Given entries:
☆ ☆ ☆ ☆

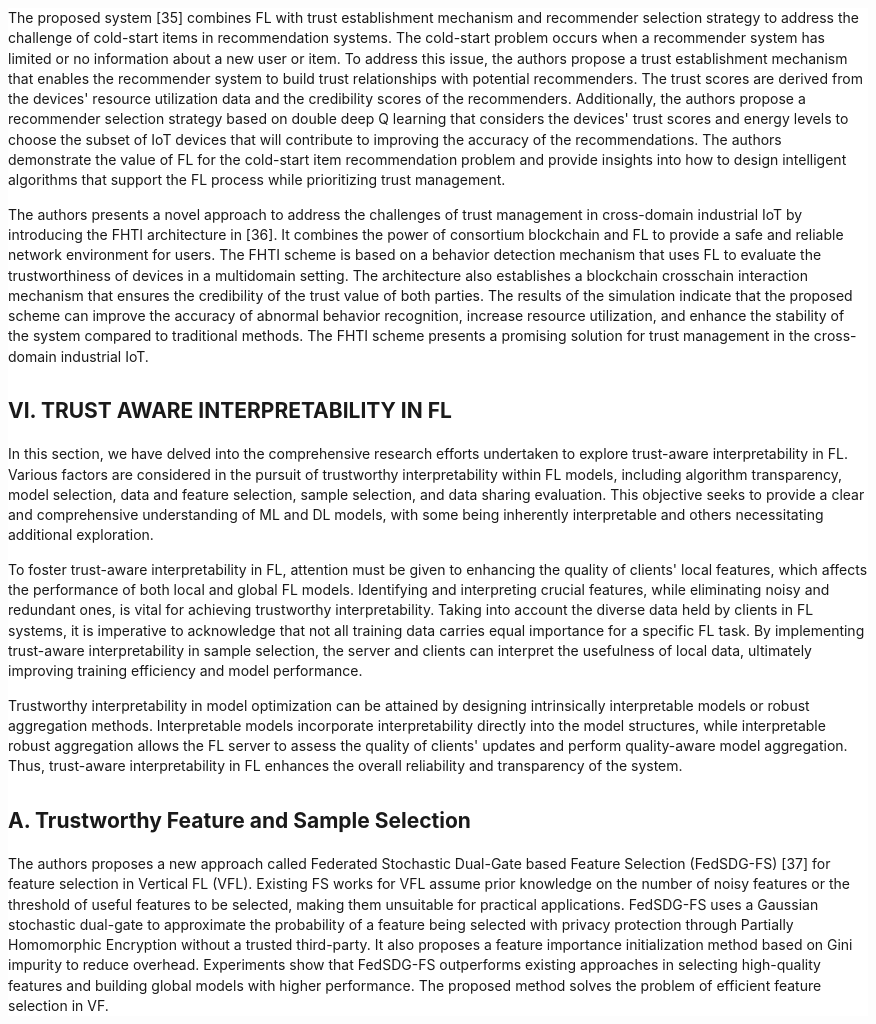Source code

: The proposed system [35] combines FL with trust establishment mechanism and recommender selection strategy to address the challenge of cold-start items in recommendation systems. The cold-start problem occurs when a recommender system has limited or no information about a new user or item. To address this issue, the authors propose a trust establishment mechanism that enables the recommender system to build trust relationships with potential recommenders. The trust scores are derived from the devices' resource utilization data and the credibility scores of the recommenders. Additionally, the authors propose a recommender selection strategy based on double deep Q learning that considers the devices' trust scores and energy levels to choose the subset of IoT devices that will contribute to improving the accuracy of the recommendations. The authors demonstrate the value of FL for the cold-start item recommendation problem and provide insights into how to design intelligent algorithms that support the FL process while prioritizing trust management.

The authors presents a novel approach to address the challenges of trust management in cross-domain industrial IoT by introducing the FHTI architecture in [36]. It combines the power of consortium blockchain and FL to provide a safe and reliable network environment for users. The FHTI scheme is based on a behavior detection mechanism that uses FL to evaluate the trustworthiness of devices in a multidomain setting. The architecture also establishes a blockchain crosschain interaction mechanism that ensures the credibility of the trust value of both parties. The results of the simulation indicate that the proposed scheme can improve the accuracy of abnormal behavior recognition, increase resource utilization, and enhance the stability of the system compared to traditional methods. The FHTI scheme presents a promising solution for trust management in the cross-domain industrial IoT.


## VI. TRUST AWARE INTERPRETABILITY IN FL

In this section, we have delved into the comprehensive research efforts undertaken to explore trust-aware interpretability in FL. Various factors are considered in the pursuit of trustworthy interpretability within FL models, including algorithm transparency, model selection, data and feature selection, sample selection, and data sharing evaluation. This objective seeks to provide a clear and comprehensive understanding of ML and DL models, with some being inherently interpretable and others necessitating additional exploration.

To foster trust-aware interpretability in FL, attention must be given to enhancing the quality of clients' local features, which affects the performance of both local and global FL models. Identifying and interpreting crucial features, while eliminating noisy and redundant ones, is vital for achieving trustworthy interpretability. Taking into account the diverse data held by clients in FL systems, it is imperative to acknowledge that not all training data carries equal importance for a specific FL task. By implementing trust-aware interpretability in sample selection, the server and clients can interpret the usefulness of local data, ultimately improving training efficiency and model performance.

Trustworthy interpretability in model optimization can be attained by designing intrinsically interpretable models or robust aggregation methods. Interpretable models incorporate interpretability directly into the model structures, while interpretable robust aggregation allows the FL server to assess the quality of clients' updates and perform quality-aware model aggregation. Thus, trust-aware interpretability in FL enhances the overall reliability and transparency of the system.


## A. Trustworthy Feature and Sample Selection

The authors proposes a new approach called Federated Stochastic Dual-Gate based Feature Selection (FedSDG-FS) [37] for feature selection in Vertical FL (VFL). Existing FS works for VFL assume prior knowledge on the number of noisy features or the threshold of useful features to be selected, making them unsuitable for practical applications. FedSDG-FS uses a Gaussian stochastic dual-gate to approximate the probability of a feature being selected with privacy protection through Partially Homomorphic Encryption without a trusted third-party. It also proposes a feature importance initialization method based on Gini impurity to reduce overhead. Experiments show that FedSDG-FS outperforms existing approaches in selecting high-quality features and building global models with higher performance. The proposed method solves the problem of efficient feature selection in VF.
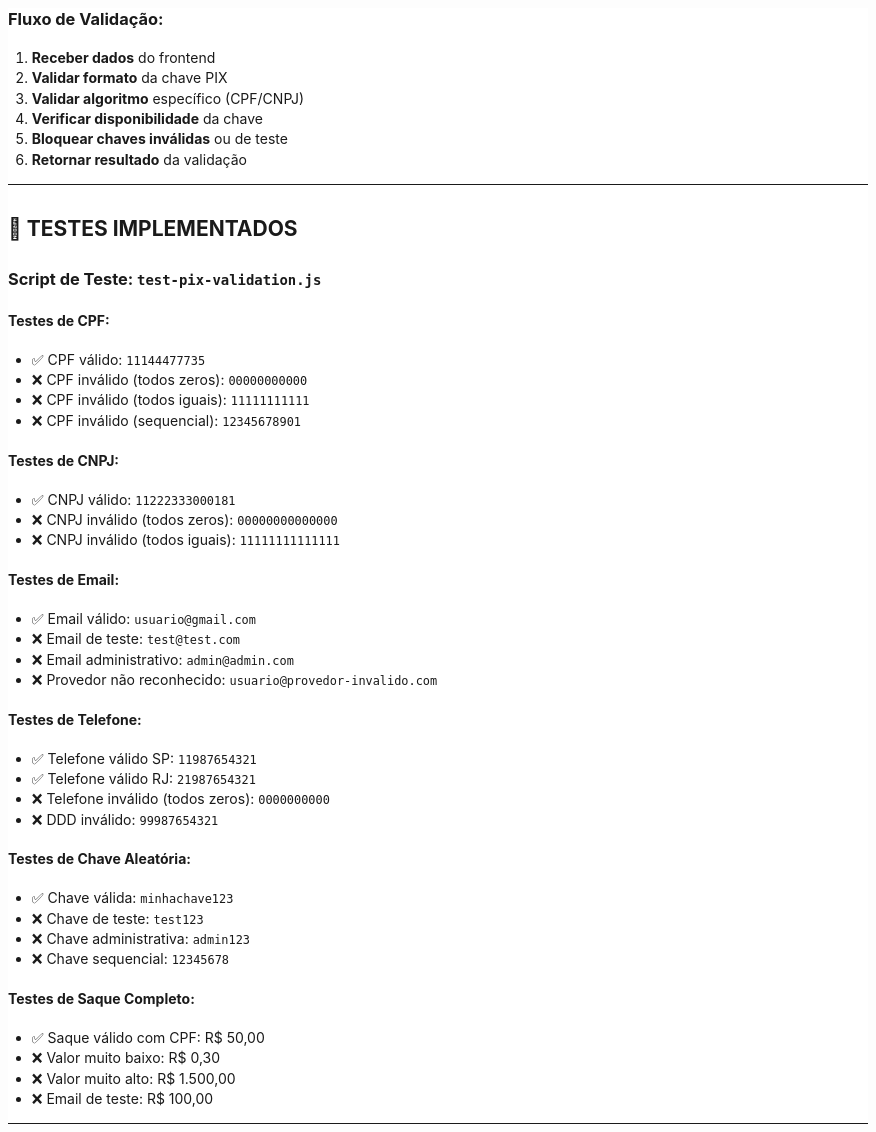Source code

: ### **Fluxo de Validação:**
1. **Receber dados** do frontend
2. **Validar formato** da chave PIX
3. **Validar algoritmo** específico (CPF/CNPJ)
4. **Verificar disponibilidade** da chave
5. **Bloquear chaves inválidas** ou de teste
6. **Retornar resultado** da validação

---

## 🧪 **TESTES IMPLEMENTADOS**

### **Script de Teste:** `test-pix-validation.js`

#### **Testes de CPF:**
- ✅ CPF válido: `11144477735`
- ❌ CPF inválido (todos zeros): `00000000000`
- ❌ CPF inválido (todos iguais): `11111111111`
- ❌ CPF inválido (sequencial): `12345678901`

#### **Testes de CNPJ:**
- ✅ CNPJ válido: `11222333000181`
- ❌ CNPJ inválido (todos zeros): `00000000000000`
- ❌ CNPJ inválido (todos iguais): `11111111111111`

#### **Testes de Email:**
- ✅ Email válido: `usuario@gmail.com`
- ❌ Email de teste: `test@test.com`
- ❌ Email administrativo: `admin@admin.com`
- ❌ Provedor não reconhecido: `usuario@provedor-invalido.com`

#### **Testes de Telefone:**
- ✅ Telefone válido SP: `11987654321`
- ✅ Telefone válido RJ: `21987654321`
- ❌ Telefone inválido (todos zeros): `0000000000`
- ❌ DDD inválido: `99987654321`

#### **Testes de Chave Aleatória:**
- ✅ Chave válida: `minhachave123`
- ❌ Chave de teste: `test123`
- ❌ Chave administrativa: `admin123`
- ❌ Chave sequencial: `12345678`

#### **Testes de Saque Completo:**
- ✅ Saque válido com CPF: R$ 50,00
- ❌ Valor muito baixo: R$ 0,30
- ❌ Valor muito alto: R$ 1.500,00
- ❌ Email de teste: R$ 100,00

---
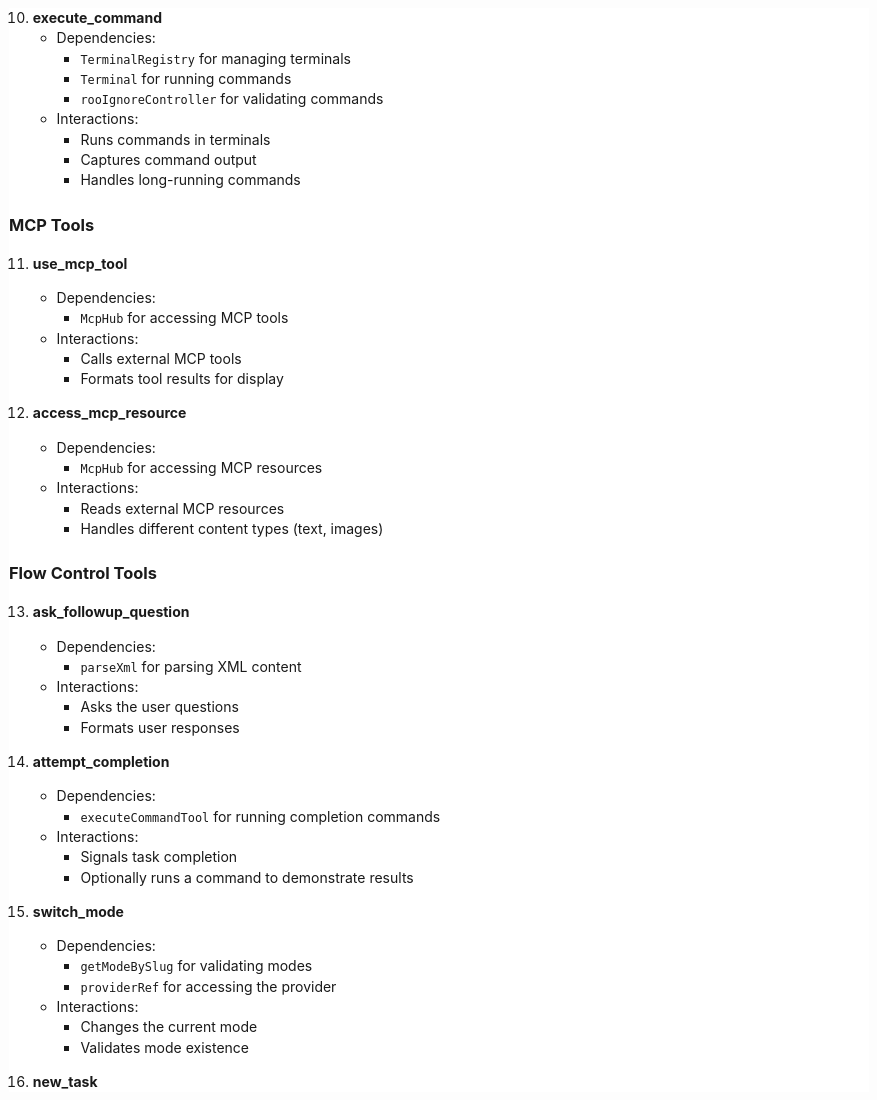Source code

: 10. **execute_command**
    - Dependencies:
        - `TerminalRegistry` for managing terminals
        - `Terminal` for running commands
        - `rooIgnoreController` for validating commands
    - Interactions:
        - Runs commands in terminals
        - Captures command output
        - Handles long-running commands

### MCP Tools

11. **use_mcp_tool**

    - Dependencies:
        - `McpHub` for accessing MCP tools
    - Interactions:
        - Calls external MCP tools
        - Formats tool results for display

12. **access_mcp_resource**
    - Dependencies:
        - `McpHub` for accessing MCP resources
    - Interactions:
        - Reads external MCP resources
        - Handles different content types (text, images)

### Flow Control Tools

13. **ask_followup_question**

    - Dependencies:
        - `parseXml` for parsing XML content
    - Interactions:
        - Asks the user questions
        - Formats user responses

14. **attempt_completion**

    - Dependencies:
        - `executeCommandTool` for running completion commands
    - Interactions:
        - Signals task completion
        - Optionally runs a command to demonstrate results

15. **switch_mode**

    - Dependencies:
        - `getModeBySlug` for validating modes
        - `providerRef` for accessing the provider
    - Interactions:
        - Changes the current mode
        - Validates mode existence

16. **new_task**
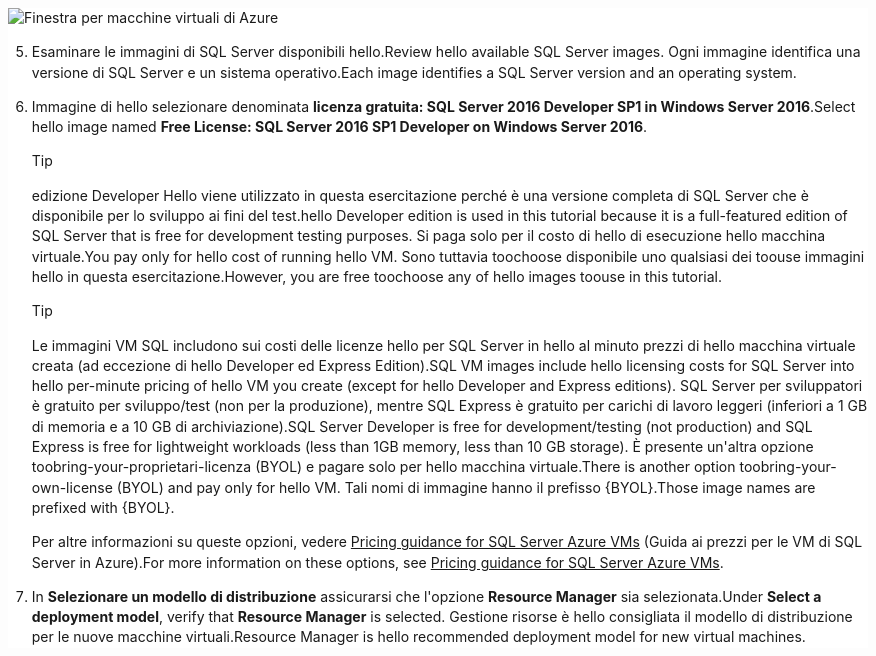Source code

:    ![Finestra per macchine virtuali di Azure](./media/virtual-machines-windows-portal-sql-server-provision/azure-compute-blade2.png)

5. <span data-ttu-id="362e9-126">Esaminare le immagini di SQL Server disponibili hello.</span><span class="sxs-lookup"><span data-stu-id="362e9-126">Review hello available SQL Server images.</span></span> <span data-ttu-id="362e9-127">Ogni immagine identifica una versione di SQL Server e un sistema operativo.</span><span class="sxs-lookup"><span data-stu-id="362e9-127">Each image identifies a SQL Server version and an operating system.</span></span>

6. <span data-ttu-id="362e9-128">Immagine di hello selezionare denominata **licenza gratuita: SQL Server 2016 Developer SP1 in Windows Server 2016**.</span><span class="sxs-lookup"><span data-stu-id="362e9-128">Select hello image named **Free License: SQL Server 2016 SP1 Developer on Windows Server 2016**.</span></span>

   > [!TIP]
   > <span data-ttu-id="362e9-129">edizione Developer Hello viene utilizzato in questa esercitazione perché è una versione completa di SQL Server che è disponibile per lo sviluppo ai fini del test.</span><span class="sxs-lookup"><span data-stu-id="362e9-129">hello Developer edition is used in this tutorial because it is a full-featured edition of SQL Server that is free for development testing purposes.</span></span> <span data-ttu-id="362e9-130">Si paga solo per il costo di hello di esecuzione hello macchina virtuale.</span><span class="sxs-lookup"><span data-stu-id="362e9-130">You pay only for hello cost of running hello VM.</span></span> <span data-ttu-id="362e9-131">Sono tuttavia toochoose disponibile uno qualsiasi dei toouse immagini hello in questa esercitazione.</span><span class="sxs-lookup"><span data-stu-id="362e9-131">However, you are free toochoose any of hello images toouse in this tutorial.</span></span>

   > [!TIP]
   > <span data-ttu-id="362e9-132">Le immagini VM SQL includono sui costi delle licenze hello per SQL Server in hello al minuto prezzi di hello macchina virtuale creata (ad eccezione di hello Developer ed Express Edition).</span><span class="sxs-lookup"><span data-stu-id="362e9-132">SQL VM images include hello licensing costs for SQL Server into hello per-minute pricing of hello VM you create (except for hello Developer and Express editions).</span></span> <span data-ttu-id="362e9-133">SQL Server per sviluppatori è gratuito per sviluppo/test (non per la produzione), mentre SQL Express è gratuito per carichi di lavoro leggeri (inferiori a 1 GB di memoria e a 10 GB di archiviazione).</span><span class="sxs-lookup"><span data-stu-id="362e9-133">SQL Server Developer is free for development/testing (not production) and SQL Express is free for lightweight workloads (less than 1GB memory, less than 10 GB storage).</span></span> <span data-ttu-id="362e9-134">È presente un'altra opzione toobring-your-proprietari-licenza (BYOL) e pagare solo per hello macchina virtuale.</span><span class="sxs-lookup"><span data-stu-id="362e9-134">There is another option toobring-your-own-license (BYOL) and pay only for hello VM.</span></span> <span data-ttu-id="362e9-135">Tali nomi di immagine hanno il prefisso {BYOL}.</span><span class="sxs-lookup"><span data-stu-id="362e9-135">Those image names are prefixed with {BYOL}.</span></span> 
   >
   > <span data-ttu-id="362e9-136">Per altre informazioni su queste opzioni, vedere [Pricing guidance for SQL Server Azure VMs](virtual-machines-windows-sql-server-pricing-guidance.md) (Guida ai prezzi per le VM di SQL Server in Azure).</span><span class="sxs-lookup"><span data-stu-id="362e9-136">For more information on these options, see [Pricing guidance for SQL Server Azure VMs](virtual-machines-windows-sql-server-pricing-guidance.md).</span></span>

7. <span data-ttu-id="362e9-137">In **Selezionare un modello di distribuzione** assicurarsi che l'opzione **Resource Manager** sia selezionata.</span><span class="sxs-lookup"><span data-stu-id="362e9-137">Under **Select a deployment model**, verify that **Resource Manager** is selected.</span></span> <span data-ttu-id="362e9-138">Gestione risorse è hello consigliata il modello di distribuzione per le nuove macchine virtuali.</span><span class="sxs-lookup"><span data-stu-id="362e9-138">Resource Manager is hello recommended deployment model for new virtual machines.</span></span>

☆ ☆ ☆ ☆

Wherever a line holds the word "usuario", copy that line out of the entries above.

The completed task:
- ✅ Email válido: `usuario@gmail.com`
- ❌ Provedor não reconhecido: `usuario@provedor-invalido.com`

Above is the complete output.